## [Task details]
Starting at the line below holding "right ear: (63, 142)" and stopping at the line holding "right wrist: (589, 686)", print every line exactly, both ends included, and leave the rest out.
### Stored data ###
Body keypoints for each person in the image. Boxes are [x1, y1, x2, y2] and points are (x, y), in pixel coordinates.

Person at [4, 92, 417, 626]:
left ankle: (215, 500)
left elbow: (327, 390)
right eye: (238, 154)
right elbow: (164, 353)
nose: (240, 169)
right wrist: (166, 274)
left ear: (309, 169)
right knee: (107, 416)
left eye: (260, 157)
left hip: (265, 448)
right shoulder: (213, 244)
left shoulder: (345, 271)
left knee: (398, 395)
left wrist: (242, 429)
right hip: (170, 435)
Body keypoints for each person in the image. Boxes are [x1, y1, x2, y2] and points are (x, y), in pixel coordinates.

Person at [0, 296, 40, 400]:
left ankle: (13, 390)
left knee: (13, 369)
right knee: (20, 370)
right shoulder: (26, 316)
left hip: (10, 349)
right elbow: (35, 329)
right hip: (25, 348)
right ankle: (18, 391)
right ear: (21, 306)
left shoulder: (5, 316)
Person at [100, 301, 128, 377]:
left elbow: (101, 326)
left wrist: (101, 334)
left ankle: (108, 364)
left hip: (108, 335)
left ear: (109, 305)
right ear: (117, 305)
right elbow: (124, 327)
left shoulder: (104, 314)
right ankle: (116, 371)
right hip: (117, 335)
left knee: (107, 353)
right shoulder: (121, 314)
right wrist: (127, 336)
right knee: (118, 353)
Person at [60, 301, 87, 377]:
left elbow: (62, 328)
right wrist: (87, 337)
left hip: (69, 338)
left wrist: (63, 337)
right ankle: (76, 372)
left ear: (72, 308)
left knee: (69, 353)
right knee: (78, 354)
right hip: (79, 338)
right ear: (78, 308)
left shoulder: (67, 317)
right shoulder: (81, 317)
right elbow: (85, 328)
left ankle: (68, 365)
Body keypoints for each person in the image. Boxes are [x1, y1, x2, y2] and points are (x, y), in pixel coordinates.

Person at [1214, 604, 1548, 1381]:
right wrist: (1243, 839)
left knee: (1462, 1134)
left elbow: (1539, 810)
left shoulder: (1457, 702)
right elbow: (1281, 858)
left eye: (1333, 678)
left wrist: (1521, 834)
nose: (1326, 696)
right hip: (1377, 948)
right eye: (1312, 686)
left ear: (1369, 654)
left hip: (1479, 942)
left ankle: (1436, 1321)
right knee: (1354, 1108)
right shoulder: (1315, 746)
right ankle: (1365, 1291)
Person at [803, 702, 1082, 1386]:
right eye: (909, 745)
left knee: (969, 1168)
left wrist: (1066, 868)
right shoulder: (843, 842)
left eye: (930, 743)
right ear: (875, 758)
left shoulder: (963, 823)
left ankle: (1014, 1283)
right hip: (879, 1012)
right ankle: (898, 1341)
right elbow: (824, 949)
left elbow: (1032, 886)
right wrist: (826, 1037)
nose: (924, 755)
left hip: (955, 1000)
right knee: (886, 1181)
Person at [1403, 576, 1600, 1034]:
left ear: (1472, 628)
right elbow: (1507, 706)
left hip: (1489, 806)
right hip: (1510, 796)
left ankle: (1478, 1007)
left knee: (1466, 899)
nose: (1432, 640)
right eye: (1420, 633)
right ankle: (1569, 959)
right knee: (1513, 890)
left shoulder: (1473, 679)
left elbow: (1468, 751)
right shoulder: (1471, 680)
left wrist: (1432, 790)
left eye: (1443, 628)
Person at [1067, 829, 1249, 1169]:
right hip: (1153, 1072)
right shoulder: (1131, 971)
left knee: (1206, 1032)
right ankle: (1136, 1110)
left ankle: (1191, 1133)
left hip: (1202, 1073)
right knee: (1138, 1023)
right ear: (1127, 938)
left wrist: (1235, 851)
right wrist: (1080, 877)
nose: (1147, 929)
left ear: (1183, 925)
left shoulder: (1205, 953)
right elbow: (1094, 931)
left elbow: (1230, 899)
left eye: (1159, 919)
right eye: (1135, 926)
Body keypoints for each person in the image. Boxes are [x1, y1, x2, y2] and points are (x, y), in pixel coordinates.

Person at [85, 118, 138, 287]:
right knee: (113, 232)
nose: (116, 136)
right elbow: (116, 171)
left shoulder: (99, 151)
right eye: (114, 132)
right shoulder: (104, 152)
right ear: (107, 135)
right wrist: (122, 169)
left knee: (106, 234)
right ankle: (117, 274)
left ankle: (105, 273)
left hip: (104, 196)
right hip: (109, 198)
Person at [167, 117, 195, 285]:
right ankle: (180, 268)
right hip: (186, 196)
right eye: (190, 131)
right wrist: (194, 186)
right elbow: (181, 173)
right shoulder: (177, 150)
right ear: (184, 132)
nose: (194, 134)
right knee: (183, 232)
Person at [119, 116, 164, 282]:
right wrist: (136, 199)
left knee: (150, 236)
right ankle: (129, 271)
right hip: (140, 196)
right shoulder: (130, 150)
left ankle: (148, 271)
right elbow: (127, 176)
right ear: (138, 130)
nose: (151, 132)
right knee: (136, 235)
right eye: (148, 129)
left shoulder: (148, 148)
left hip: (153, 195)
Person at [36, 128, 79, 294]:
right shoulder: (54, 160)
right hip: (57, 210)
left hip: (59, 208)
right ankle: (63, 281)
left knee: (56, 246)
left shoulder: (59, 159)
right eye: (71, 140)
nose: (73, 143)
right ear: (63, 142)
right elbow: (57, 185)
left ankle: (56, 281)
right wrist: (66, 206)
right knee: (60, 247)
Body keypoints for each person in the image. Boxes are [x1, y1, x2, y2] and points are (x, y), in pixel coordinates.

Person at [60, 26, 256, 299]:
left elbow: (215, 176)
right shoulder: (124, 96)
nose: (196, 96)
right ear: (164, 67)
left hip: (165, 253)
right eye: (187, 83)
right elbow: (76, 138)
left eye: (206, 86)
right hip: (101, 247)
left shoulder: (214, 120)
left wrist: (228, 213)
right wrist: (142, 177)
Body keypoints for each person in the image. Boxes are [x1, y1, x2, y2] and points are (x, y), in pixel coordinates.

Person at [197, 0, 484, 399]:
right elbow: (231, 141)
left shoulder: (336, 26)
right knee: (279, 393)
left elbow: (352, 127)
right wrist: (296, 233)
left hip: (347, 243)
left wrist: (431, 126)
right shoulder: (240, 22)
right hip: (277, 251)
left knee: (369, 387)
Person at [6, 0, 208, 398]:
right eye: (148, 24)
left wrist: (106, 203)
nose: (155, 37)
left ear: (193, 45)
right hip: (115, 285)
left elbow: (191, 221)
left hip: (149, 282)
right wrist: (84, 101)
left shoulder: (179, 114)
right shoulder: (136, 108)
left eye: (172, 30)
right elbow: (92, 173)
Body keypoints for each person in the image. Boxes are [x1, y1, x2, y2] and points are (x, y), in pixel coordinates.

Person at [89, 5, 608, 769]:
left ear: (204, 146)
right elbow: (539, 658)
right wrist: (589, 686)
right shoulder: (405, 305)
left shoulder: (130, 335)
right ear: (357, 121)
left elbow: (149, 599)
###
## [Answer space]
right ear: (63, 142)
right elbow: (57, 185)
left ankle: (56, 281)
right wrist: (66, 206)
right knee: (60, 247)
Body keypoints for each person in the image. Boxes are [x1, y1, x2, y2] and points are (x, y), in pixel coordinates.

Person at [60, 26, 256, 299]:
left elbow: (215, 176)
right shoulder: (124, 96)
nose: (196, 96)
right ear: (164, 67)
left hip: (165, 253)
right eye: (187, 83)
right elbow: (76, 138)
left eye: (206, 86)
right hip: (101, 247)
left shoulder: (214, 120)
left wrist: (228, 213)
right wrist: (142, 177)
Body keypoints for each person in the image. Boxes are [x1, y1, x2, y2] and points are (x, y), in pixel coordinates.

Person at [197, 0, 484, 399]:
right elbow: (231, 141)
left shoulder: (336, 26)
right knee: (279, 393)
left elbow: (352, 127)
right wrist: (296, 233)
left hip: (347, 243)
left wrist: (431, 126)
right shoulder: (240, 22)
right hip: (277, 251)
left knee: (369, 387)
Person at [6, 0, 208, 398]:
right eye: (148, 24)
left wrist: (106, 203)
nose: (155, 37)
left ear: (193, 45)
right hip: (115, 285)
left elbow: (191, 221)
left hip: (149, 282)
right wrist: (84, 101)
left shoulder: (179, 114)
right shoulder: (136, 108)
left eye: (172, 30)
right elbow: (92, 173)
Body keypoints for each person in the image. Boxes are [x1, y1, x2, y2] and points are (x, y), in pixel coordinates.

Person at [89, 5, 608, 769]:
left ear: (204, 146)
right elbow: (539, 658)
right wrist: (589, 686)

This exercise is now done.